• [Work instructions] Transcribe exactly the line containing "２打目がOBなら次は何打目？初心者にもわかり" and each line after it, through the end of the entries, with nothing before or after.

• [Dataset records]
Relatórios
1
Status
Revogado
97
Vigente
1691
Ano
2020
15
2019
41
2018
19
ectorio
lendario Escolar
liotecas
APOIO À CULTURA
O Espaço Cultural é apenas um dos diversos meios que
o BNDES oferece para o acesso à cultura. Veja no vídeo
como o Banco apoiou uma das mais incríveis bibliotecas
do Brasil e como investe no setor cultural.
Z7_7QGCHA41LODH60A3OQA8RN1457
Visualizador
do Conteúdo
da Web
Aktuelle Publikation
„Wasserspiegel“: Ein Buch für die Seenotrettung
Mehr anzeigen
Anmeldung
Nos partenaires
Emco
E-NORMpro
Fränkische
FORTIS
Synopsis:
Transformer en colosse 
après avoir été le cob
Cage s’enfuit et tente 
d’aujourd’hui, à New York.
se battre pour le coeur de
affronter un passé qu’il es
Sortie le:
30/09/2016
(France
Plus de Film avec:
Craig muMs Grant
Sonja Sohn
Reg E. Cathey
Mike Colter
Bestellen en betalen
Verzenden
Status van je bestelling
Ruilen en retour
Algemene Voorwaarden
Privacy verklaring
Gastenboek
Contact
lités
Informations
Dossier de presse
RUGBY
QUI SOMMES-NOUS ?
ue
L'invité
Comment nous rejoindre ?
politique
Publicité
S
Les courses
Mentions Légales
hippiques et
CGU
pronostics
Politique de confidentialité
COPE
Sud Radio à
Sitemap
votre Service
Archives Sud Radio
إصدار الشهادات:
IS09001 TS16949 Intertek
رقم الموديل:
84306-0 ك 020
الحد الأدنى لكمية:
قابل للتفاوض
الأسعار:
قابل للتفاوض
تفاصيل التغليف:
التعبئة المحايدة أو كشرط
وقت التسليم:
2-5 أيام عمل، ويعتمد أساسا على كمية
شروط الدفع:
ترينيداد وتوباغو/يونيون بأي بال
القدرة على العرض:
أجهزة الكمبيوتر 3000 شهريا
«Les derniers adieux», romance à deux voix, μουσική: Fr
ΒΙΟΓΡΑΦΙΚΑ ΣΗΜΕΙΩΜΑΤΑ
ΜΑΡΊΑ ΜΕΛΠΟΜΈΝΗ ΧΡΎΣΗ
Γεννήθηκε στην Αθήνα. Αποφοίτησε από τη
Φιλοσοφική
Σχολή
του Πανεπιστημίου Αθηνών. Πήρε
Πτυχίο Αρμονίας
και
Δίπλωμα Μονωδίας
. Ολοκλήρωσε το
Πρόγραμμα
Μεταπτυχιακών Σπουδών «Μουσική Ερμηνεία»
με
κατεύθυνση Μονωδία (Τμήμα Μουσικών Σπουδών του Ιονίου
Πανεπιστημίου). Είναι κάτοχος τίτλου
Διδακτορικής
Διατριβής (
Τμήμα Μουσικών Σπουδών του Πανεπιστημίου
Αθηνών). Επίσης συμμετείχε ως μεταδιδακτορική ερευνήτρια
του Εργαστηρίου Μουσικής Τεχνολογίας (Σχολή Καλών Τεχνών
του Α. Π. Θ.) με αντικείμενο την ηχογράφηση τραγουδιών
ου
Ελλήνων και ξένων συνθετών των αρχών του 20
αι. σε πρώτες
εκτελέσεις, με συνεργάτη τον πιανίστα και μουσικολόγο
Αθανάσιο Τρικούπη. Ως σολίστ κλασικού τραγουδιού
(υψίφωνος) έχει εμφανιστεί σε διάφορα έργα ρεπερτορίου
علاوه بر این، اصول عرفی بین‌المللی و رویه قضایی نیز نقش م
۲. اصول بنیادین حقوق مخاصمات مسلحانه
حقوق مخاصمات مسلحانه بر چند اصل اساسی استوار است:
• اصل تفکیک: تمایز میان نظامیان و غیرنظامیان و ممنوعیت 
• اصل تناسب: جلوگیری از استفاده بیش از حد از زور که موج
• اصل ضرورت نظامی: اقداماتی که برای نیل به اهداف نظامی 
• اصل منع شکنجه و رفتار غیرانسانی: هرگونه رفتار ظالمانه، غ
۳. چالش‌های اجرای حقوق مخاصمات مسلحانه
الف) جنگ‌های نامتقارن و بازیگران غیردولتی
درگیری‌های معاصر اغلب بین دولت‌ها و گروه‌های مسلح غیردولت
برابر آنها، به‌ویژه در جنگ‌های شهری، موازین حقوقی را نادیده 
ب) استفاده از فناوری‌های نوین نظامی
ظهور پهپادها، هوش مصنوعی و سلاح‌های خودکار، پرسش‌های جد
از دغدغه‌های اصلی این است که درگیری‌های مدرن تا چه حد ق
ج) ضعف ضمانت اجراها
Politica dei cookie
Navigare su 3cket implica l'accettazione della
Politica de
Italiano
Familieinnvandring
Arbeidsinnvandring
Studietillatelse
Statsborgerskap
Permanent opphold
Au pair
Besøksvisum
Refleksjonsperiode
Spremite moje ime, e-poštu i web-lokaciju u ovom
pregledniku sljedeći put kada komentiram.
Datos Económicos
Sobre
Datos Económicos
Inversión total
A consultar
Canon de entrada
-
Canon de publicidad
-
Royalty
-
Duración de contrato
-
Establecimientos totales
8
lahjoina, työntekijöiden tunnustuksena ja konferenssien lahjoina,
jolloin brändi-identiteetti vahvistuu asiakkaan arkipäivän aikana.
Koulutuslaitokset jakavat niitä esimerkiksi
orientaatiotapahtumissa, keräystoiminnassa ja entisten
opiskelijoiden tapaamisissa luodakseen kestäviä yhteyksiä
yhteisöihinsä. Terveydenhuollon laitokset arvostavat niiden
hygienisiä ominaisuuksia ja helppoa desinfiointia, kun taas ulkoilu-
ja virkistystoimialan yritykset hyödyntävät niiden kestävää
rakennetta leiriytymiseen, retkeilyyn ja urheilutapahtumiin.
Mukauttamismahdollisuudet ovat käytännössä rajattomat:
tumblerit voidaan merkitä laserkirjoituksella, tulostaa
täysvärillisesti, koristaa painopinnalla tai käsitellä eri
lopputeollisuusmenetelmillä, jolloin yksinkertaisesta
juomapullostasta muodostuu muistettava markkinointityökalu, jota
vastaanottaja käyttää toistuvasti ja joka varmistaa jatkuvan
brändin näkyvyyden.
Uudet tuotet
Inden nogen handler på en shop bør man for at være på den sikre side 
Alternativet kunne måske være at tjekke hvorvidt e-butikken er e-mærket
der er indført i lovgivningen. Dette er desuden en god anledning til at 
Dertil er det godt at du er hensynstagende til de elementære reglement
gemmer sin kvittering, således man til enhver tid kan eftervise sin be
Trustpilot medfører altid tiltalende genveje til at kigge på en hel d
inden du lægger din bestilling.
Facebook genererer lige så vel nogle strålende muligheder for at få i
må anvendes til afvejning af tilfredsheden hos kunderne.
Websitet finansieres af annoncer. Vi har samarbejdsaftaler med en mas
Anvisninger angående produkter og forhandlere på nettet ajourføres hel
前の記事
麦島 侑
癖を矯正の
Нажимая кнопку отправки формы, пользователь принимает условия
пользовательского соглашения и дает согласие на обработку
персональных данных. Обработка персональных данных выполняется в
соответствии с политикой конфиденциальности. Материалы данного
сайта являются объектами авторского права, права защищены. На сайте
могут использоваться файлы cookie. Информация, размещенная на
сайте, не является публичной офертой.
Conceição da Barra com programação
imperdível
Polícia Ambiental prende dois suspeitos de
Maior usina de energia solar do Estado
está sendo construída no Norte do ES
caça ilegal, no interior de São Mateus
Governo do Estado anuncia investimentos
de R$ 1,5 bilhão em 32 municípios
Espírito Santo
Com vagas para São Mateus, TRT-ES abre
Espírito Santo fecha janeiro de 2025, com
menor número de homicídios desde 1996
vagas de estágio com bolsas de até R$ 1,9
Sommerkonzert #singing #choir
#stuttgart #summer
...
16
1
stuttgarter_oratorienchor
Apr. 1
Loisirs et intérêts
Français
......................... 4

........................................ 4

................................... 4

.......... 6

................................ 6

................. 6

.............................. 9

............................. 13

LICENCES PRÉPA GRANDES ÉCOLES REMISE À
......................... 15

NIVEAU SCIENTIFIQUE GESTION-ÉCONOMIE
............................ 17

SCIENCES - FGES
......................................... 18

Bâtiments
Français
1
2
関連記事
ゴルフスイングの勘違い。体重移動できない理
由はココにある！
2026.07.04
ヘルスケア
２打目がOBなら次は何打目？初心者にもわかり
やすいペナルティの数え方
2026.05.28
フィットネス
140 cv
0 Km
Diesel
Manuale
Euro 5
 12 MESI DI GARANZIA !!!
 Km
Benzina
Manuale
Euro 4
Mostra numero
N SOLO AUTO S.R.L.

• [Answer space]
２打目がOBなら次は何打目？初心者にもわかり
やすいペナルティの数え方
2026.05.28
フィットネス
140 cv
0 Km
Diesel
Manuale
Euro 5
 12 MESI DI GARANZIA !!!
 Km
Benzina
Manuale
Euro 4
Mostra numero
N SOLO AUTO S.R.L.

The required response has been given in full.